╭─ ИЗВЛЕЧЁННЫЙ ТЕКСТ

Более того, такая же история произошла и с Хайнером Гёббельсом! В 2015 году в Москве можно было увидеть два его спектакля — это известный всем «Макс Блэк» в Электротеатре и «Когда гора сменила свой наряд» (в спецпрограмме «Золотой маски»). Причем «Гора» — спектакль даже более музыкальный, потому что он целиком хоровой. Попасть на него было несложно. Почему же мы все были на одном спектакле и никого не было на другом? Потому что тот был не на «нашей» площадке?

Можно, конечно, предположить, что не все об этих проектах знали (хотя в каждом приведенном примере анонсы были довольно активными, залы — заполненными, а «Ундину» в Большом и вовсе «отписала» вся центральная пресса). Но ведь такие фестивали и площадки, как NET и «Маска», наперечет, и все эти афиши обозримы за несколько минут один раз в месяц.

Лет пять назад событий, связанных с новой музыкой, было немного, и все ходили на всё. Сейчас при наличии выбора фокус сместился в основном на проекты, где либо играют «свои», либо играют «своих» (что часто совпадает). Несомненно, поддерживать коллег и находиться друг с другом в диалоге крайне важно. Но сейчас выходит, что Гёббельс в «нашем» Электротеатре и с «нашим» музыкантом за пультом нас интересует, но сам по себе Гёббельс в другом зале — уже не очень. В результате мы опять замыкаемся в своем небольшом сообществе.

╰─
╭─ ИСХОДНЫЕ ДАННЫЕ

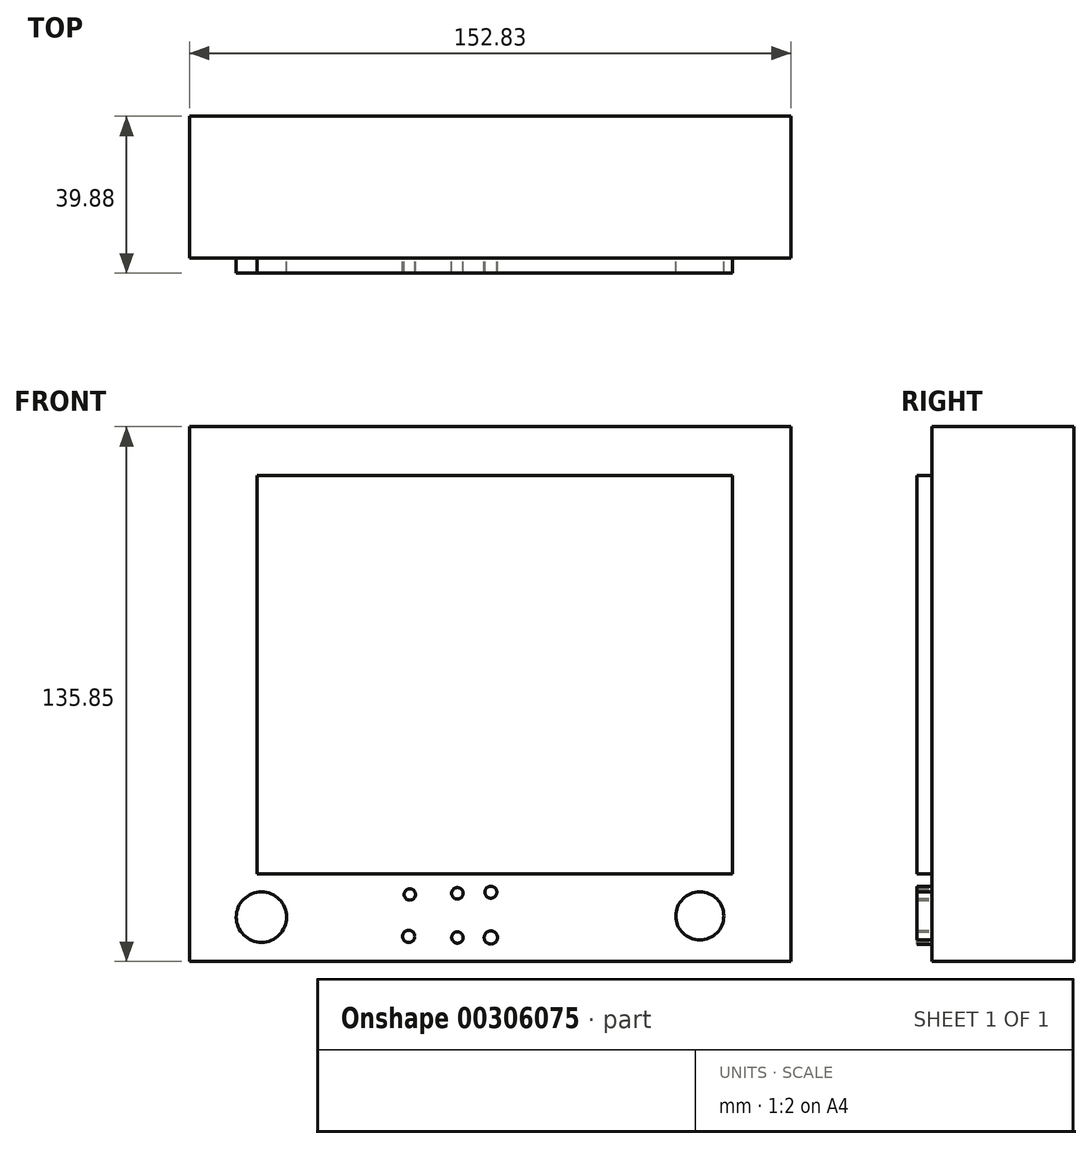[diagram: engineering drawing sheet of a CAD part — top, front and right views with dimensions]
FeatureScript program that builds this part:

╰─

ЗАДАНИЕ A
Почему, согласно извлечённому тексту, трудно объяснить пустые залы тем, что о проектах просто не знали? Ответьте в одном–трёх предложениях.
ЗАДАНИЕ B
Перечислите все спектакли, которые извлечённый текст называет по названию.
ЗАДАНИЕ C
Перепишите слово в слово фрагмент извлечённого текста: всё начиная со слов «Можно, конечно, предположить, что» и до слов «раз в месяц.».
Строки никак не связаны с текстом.

ПРАВИЛЬНЫЙ ОТВЕТ A
Анонсы у этих проектов были довольно активными, залы заполненными, а об «Ундине» в Большом написала вся центральная пресса. Кроме того, таких фестивалей и площадок, как NET и «Маска», наперечет, и все их афиши можно просмотреть за несколько минут раз в месяц.

ПРАВИЛЬНЫЙ ОТВЕТ B
«Макс Блэк», «Когда гора сменила свой наряд», «Ундина».

ПРАВИЛЬНЫЙ ОТВЕТ C
Можно, конечно, предположить, что не все об этих проектах знали (хотя в каждом приведенном примере анонсы были довольно активными, залы — заполненными, а «Ундину» в Большом и вовсе «отписала» вся центральная пресса). Но ведь такие фестивали и площадки, как NET и «Маска», наперечет, и все эти афиши обозримы за несколько минут один раз в месяц.